[START Task data]

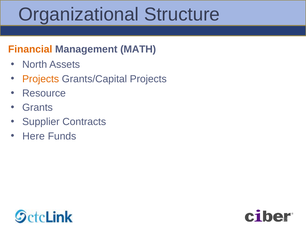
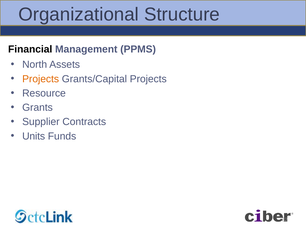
Financial colour: orange -> black
MATH: MATH -> PPMS
Here: Here -> Units
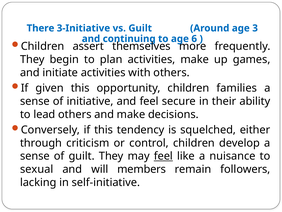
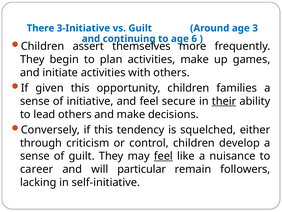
their underline: none -> present
sexual: sexual -> career
members: members -> particular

[END Task data]

◆ What to produce ◆
Please reproduce each line of the data above word for word, leaving out the pictures.

◆ Correct answer ◆
Financial colour: orange -> black
MATH: MATH -> PPMS
Here: Here -> Units
their underline: none -> present
sexual: sexual -> career
members: members -> particular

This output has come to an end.